JOB ITEM:
Leaving all pictures aside, write out the records below precisely as given.

Hardware project source files:
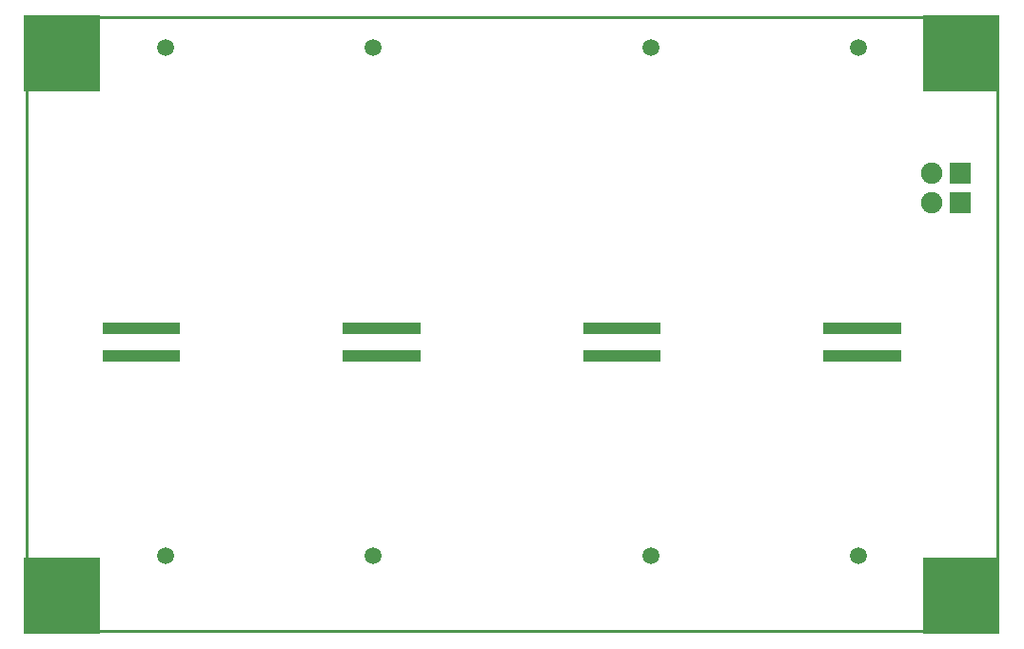
<source format=gbs>
G04 Layer_Color=16711935*
%FSLAX43Y43*%
%MOMM*%
G71*
G01*
G75*
%ADD19C,0.100*%
%ADD20C,0.254*%
%ADD27C,1.900*%
%ADD38R,1.900X1.900*%
%ADD39C,1.516*%
%ADD40R,6.750X6.750*%
%ADD41R,0.630X1.100*%
D19*
X80010Y48260D02*
X86360D01*
X80010D02*
Y54610D01*
Y0D02*
Y6350D01*
X86360D01*
X0Y48260D02*
X6350D01*
Y54610D01*
Y0D02*
Y6350D01*
X0D02*
X6350D01*
D20*
X0Y54610D02*
X86360D01*
Y0D02*
Y54610D01*
X0Y0D02*
X86360D01*
X0D02*
Y54610D01*
D27*
X80550Y40725D02*
D03*
Y38175D02*
D03*
D38*
X83090Y40725D02*
D03*
Y38175D02*
D03*
D39*
X74020Y51950D02*
D03*
X55545D02*
D03*
X30815Y6730D02*
D03*
X12340D02*
D03*
X30815Y51950D02*
D03*
X12340D02*
D03*
X74020Y6730D02*
D03*
X55545D02*
D03*
D40*
X83185Y3175D02*
D03*
Y51435D02*
D03*
X3175D02*
D03*
Y3175D02*
D03*
D41*
X34383Y26975D02*
D03*
X34783D02*
D03*
X33983D02*
D03*
X33583D02*
D03*
X31983D02*
D03*
X32383D02*
D03*
X33183D02*
D03*
X32783D02*
D03*
X29583D02*
D03*
X29983D02*
D03*
X29183D02*
D03*
X28783D02*
D03*
X30383D02*
D03*
X30783D02*
D03*
X31583D02*
D03*
X31183D02*
D03*
X28383D02*
D03*
Y24475D02*
D03*
X31183D02*
D03*
X31583D02*
D03*
X30783D02*
D03*
X30383D02*
D03*
X28783D02*
D03*
X29183D02*
D03*
X29983D02*
D03*
X29583D02*
D03*
X32783D02*
D03*
X33183D02*
D03*
X32383D02*
D03*
X31983D02*
D03*
X33583D02*
D03*
X33983D02*
D03*
X34783D02*
D03*
X34383D02*
D03*
X77150Y26975D02*
D03*
X77550D02*
D03*
X76750D02*
D03*
X76350D02*
D03*
X74750D02*
D03*
X75150D02*
D03*
X75950D02*
D03*
X75550D02*
D03*
X72350D02*
D03*
X72750D02*
D03*
X71950D02*
D03*
X71550D02*
D03*
X73150D02*
D03*
X73550D02*
D03*
X74350D02*
D03*
X73950D02*
D03*
X71150D02*
D03*
Y24475D02*
D03*
X73950D02*
D03*
X74350D02*
D03*
X73550D02*
D03*
X73150D02*
D03*
X71550D02*
D03*
X71950D02*
D03*
X72750D02*
D03*
X72350D02*
D03*
X75550D02*
D03*
X75950D02*
D03*
X75150D02*
D03*
X74750D02*
D03*
X76350D02*
D03*
X76750D02*
D03*
X77550D02*
D03*
X77150D02*
D03*
X13000Y26975D02*
D03*
X13400D02*
D03*
X12600D02*
D03*
X12200D02*
D03*
X10600D02*
D03*
X11000D02*
D03*
X11800D02*
D03*
X11400D02*
D03*
X8200D02*
D03*
X8600D02*
D03*
X7800D02*
D03*
X7400D02*
D03*
X9000D02*
D03*
X9400D02*
D03*
X10200D02*
D03*
X9800D02*
D03*
X7000D02*
D03*
Y24475D02*
D03*
X9800D02*
D03*
X10200D02*
D03*
X9400D02*
D03*
X9000D02*
D03*
X7400D02*
D03*
X7800D02*
D03*
X8600D02*
D03*
X8200D02*
D03*
X11400D02*
D03*
X11800D02*
D03*
X11000D02*
D03*
X10600D02*
D03*
X12200D02*
D03*
X12600D02*
D03*
X13400D02*
D03*
X13000D02*
D03*
X55767Y26975D02*
D03*
X56167D02*
D03*
X55367D02*
D03*
X54967D02*
D03*
X53367D02*
D03*
X53767D02*
D03*
X54567D02*
D03*
X54167D02*
D03*
X50967D02*
D03*
X51367D02*
D03*
X50567D02*
D03*
X50167D02*
D03*
X51767D02*
D03*
X52167D02*
D03*
X52967D02*
D03*
X52567D02*
D03*
X49767D02*
D03*
Y24475D02*
D03*
X52567D02*
D03*
X52967D02*
D03*
X52167D02*
D03*
X51767D02*
D03*
X50167D02*
D03*
X50567D02*
D03*
X51367D02*
D03*
X50967D02*
D03*
X54167D02*
D03*
X54567D02*
D03*
X53767D02*
D03*
X53367D02*
D03*
X54967D02*
D03*
X55367D02*
D03*
X56167D02*
D03*
X55767D02*
D03*
M02*

</source>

RESULT OF THIS TASK:
<source format=gbs>
G04 Layer_Color=16711935*
%FSLAX43Y43*%
%MOMM*%
G71*
G01*
G75*
%ADD19C,0.100*%
%ADD20C,0.254*%
%ADD27C,1.900*%
%ADD38R,1.900X1.900*%
%ADD39C,1.516*%
%ADD40R,6.750X6.750*%
%ADD41R,0.630X1.100*%
D19*
X80010Y48260D02*
X86360D01*
X80010D02*
Y54610D01*
Y0D02*
Y6350D01*
X86360D01*
X0Y48260D02*
X6350D01*
Y54610D01*
Y0D02*
Y6350D01*
X0D02*
X6350D01*
D20*
X0Y54610D02*
X86360D01*
Y0D02*
Y54610D01*
X0Y0D02*
X86360D01*
X0D02*
Y54610D01*
D27*
X80550Y40725D02*
D03*
Y38175D02*
D03*
D38*
X83090Y40725D02*
D03*
Y38175D02*
D03*
D39*
X74020Y51950D02*
D03*
X55545D02*
D03*
X30815Y6730D02*
D03*
X12340D02*
D03*
X30815Y51950D02*
D03*
X12340D02*
D03*
X74020Y6730D02*
D03*
X55545D02*
D03*
D40*
X83185Y3175D02*
D03*
Y51435D02*
D03*
X3175D02*
D03*
Y3175D02*
D03*
D41*
X34383Y26975D02*
D03*
X34783D02*
D03*
X33983D02*
D03*
X33583D02*
D03*
X31983D02*
D03*
X32383D02*
D03*
X33183D02*
D03*
X32783D02*
D03*
X29583D02*
D03*
X29983D02*
D03*
X29183D02*
D03*
X28783D02*
D03*
X30383D02*
D03*
X30783D02*
D03*
X31583D02*
D03*
X31183D02*
D03*
X28383D02*
D03*
Y24475D02*
D03*
X31183D02*
D03*
X31583D02*
D03*
X30783D02*
D03*
X30383D02*
D03*
X28783D02*
D03*
X29183D02*
D03*
X29983D02*
D03*
X29583D02*
D03*
X32783D02*
D03*
X33183D02*
D03*
X32383D02*
D03*
X31983D02*
D03*
X33583D02*
D03*
X33983D02*
D03*
X34783D02*
D03*
X34383D02*
D03*
X77150Y26975D02*
D03*
X77550D02*
D03*
X76750D02*
D03*
X76350D02*
D03*
X74750D02*
D03*
X75150D02*
D03*
X75950D02*
D03*
X75550D02*
D03*
X72350D02*
D03*
X72750D02*
D03*
X71950D02*
D03*
X71550D02*
D03*
X73150D02*
D03*
X73550D02*
D03*
X74350D02*
D03*
X73950D02*
D03*
X71150D02*
D03*
Y24475D02*
D03*
X73950D02*
D03*
X74350D02*
D03*
X73550D02*
D03*
X73150D02*
D03*
X71550D02*
D03*
X71950D02*
D03*
X72750D02*
D03*
X72350D02*
D03*
X75550D02*
D03*
X75950D02*
D03*
X75150D02*
D03*
X74750D02*
D03*
X76350D02*
D03*
X76750D02*
D03*
X77550D02*
D03*
X77150D02*
D03*
X13000Y26975D02*
D03*
X13400D02*
D03*
X12600D02*
D03*
X12200D02*
D03*
X10600D02*
D03*
X11000D02*
D03*
X11800D02*
D03*
X11400D02*
D03*
X8200D02*
D03*
X8600D02*
D03*
X7800D02*
D03*
X7400D02*
D03*
X9000D02*
D03*
X9400D02*
D03*
X10200D02*
D03*
X9800D02*
D03*
X7000D02*
D03*
Y24475D02*
D03*
X9800D02*
D03*
X10200D02*
D03*
X9400D02*
D03*
X9000D02*
D03*
X7400D02*
D03*
X7800D02*
D03*
X8600D02*
D03*
X8200D02*
D03*
X11400D02*
D03*
X11800D02*
D03*
X11000D02*
D03*
X10600D02*
D03*
X12200D02*
D03*
X12600D02*
D03*
X13400D02*
D03*
X13000D02*
D03*
X55767Y26975D02*
D03*
X56167D02*
D03*
X55367D02*
D03*
X54967D02*
D03*
X53367D02*
D03*
X53767D02*
D03*
X54567D02*
D03*
X54167D02*
D03*
X50967D02*
D03*
X51367D02*
D03*
X50567D02*
D03*
X50167D02*
D03*
X51767D02*
D03*
X52167D02*
D03*
X52967D02*
D03*
X52567D02*
D03*
X49767D02*
D03*
Y24475D02*
D03*
X52567D02*
D03*
X52967D02*
D03*
X52167D02*
D03*
X51767D02*
D03*
X50167D02*
D03*
X50567D02*
D03*
X51367D02*
D03*
X50967D02*
D03*
X54167D02*
D03*
X54567D02*
D03*
X53767D02*
D03*
X53367D02*
D03*
X54967D02*
D03*
X55367D02*
D03*
X56167D02*
D03*
X55767D02*
D03*
M02*

</source>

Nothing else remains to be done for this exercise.